Set down, please, exactly the lines below that run from the line with "red cap [312,324,359,374]" to the line with "purple plush toy [505,442,632,524]", both lines included.

Supplied material →

╭──

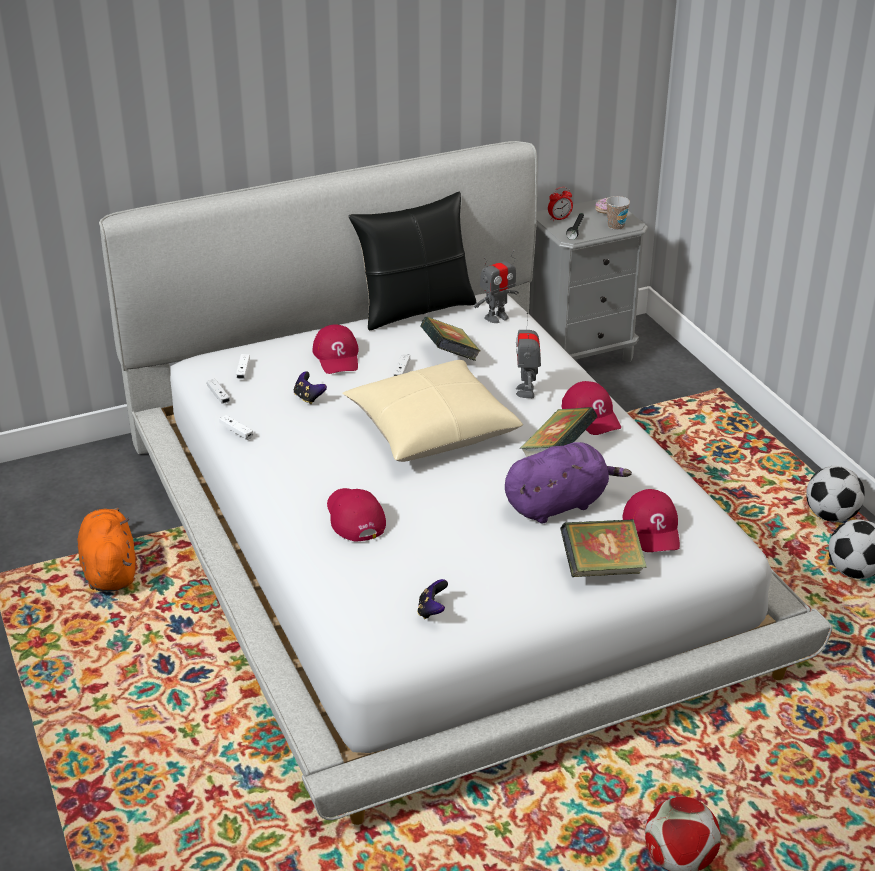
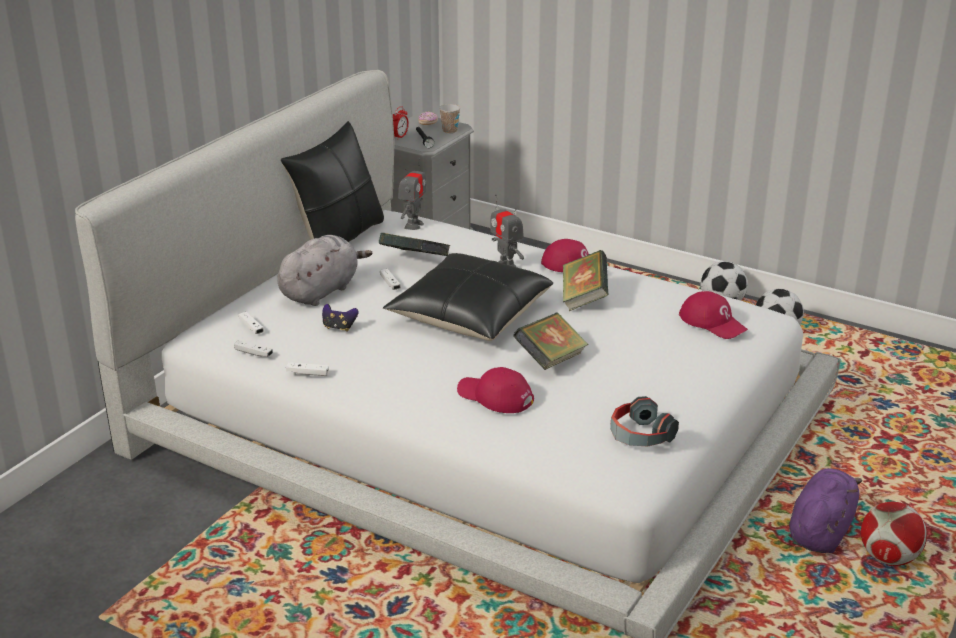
camera: 35 degrees left, 5 degrees down
orange plush toy [77,507,135,592] -> none
red cap [312,324,359,374] -> grey plush toy [277,235,372,306]
beige pillow [342,360,523,462] -> black pillow [383,253,553,341]
game controller [417,579,448,619] -> headphones [610,396,679,447]
purple plush toy [505,442,632,524] -> purple plush toy moved to [789,468,862,553]
book [560,519,647,577] -> book moved to [513,313,588,370]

╰──

Solved exercise →
red cap [312,324,359,374] -> grey plush toy [277,235,372,306]
beige pillow [342,360,523,462] -> black pillow [383,253,553,341]
game controller [417,579,448,619] -> headphones [610,396,679,447]
purple plush toy [505,442,632,524] -> purple plush toy moved to [789,468,862,553]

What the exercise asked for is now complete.